He had an incredible ability to see through the BS -- to recognize the truly important things in life, and to appreciate and respect them. I was immeasurably fortunate to have known him, to have been related to him, and to be blessed to have spent as much time with him, as I did -- though it was never enough time.
I was always in awe of his ability to relate to people, to accept them as they were, and to respect them as God would want him to. His calm, peaceful spirit was comforting. He was a peacemaker, a friend, a brother, a son, and an amazingly devoted husband -- his love for his wife Lisa, was boundless -- he loved her with every cell of his body. She knew this, and that knowledge sustained her as she helped him fight for his life -- and even more importantly, it gave her the strength to honor his final wishes, and to comfort him as she handed him over to God, so that he could find peace for himself — the same peace that he always sought for others.

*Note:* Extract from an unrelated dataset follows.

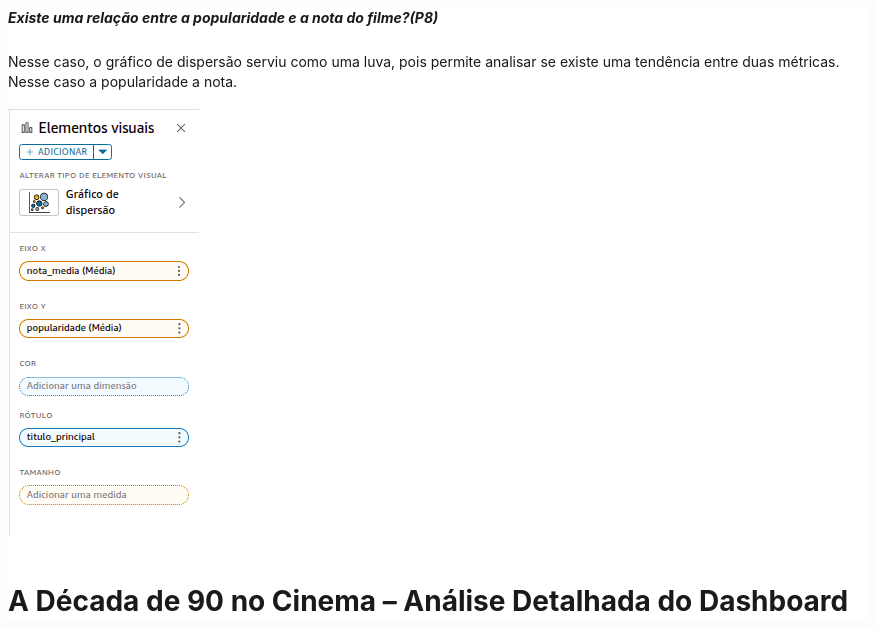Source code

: ##### Existe uma relação entre a popularidade e a nota do filme?(P8)

Nesse caso, o gráfico de dispersão serviu como uma luva, pois permite analisar se existe uma tendência entre duas métricas. Nesse caso a popularidade a nota.

![](../Evidencias/P8.png)


# A Década de 90 no Cinema – Análise Detalhada do Dashboard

As for myself, I am selfish, in that I wish that I could have had more time with Scott –- just as I'm sure you all are. I will never be able to look at another duck, goose, or gamefish; nor will I ever think of Labelle, Lake Sabine, Crystal Beach, Galveston, Fern Lake, the Conejos River, the San Jan River, Durango Colorado, or any of the other places we spent time together, without it conjuring up the wonderful memories of the times we shared -- enjoying God's creation, and all of the blessings that come with it.
The times I shared with Scott were of the most fun, happy, funny moments of my life -- but they were too short, and too few. I will miss you forever, my very best friend.......I love you, Scott Ford, and I hope/pray that I will see you again....in joy. This, I pray to God for me, but especially for you.
Godspeed , my friend. May God Bless you, Scott Ford, in the same way that he blessed us with you -- you will be sorely missed.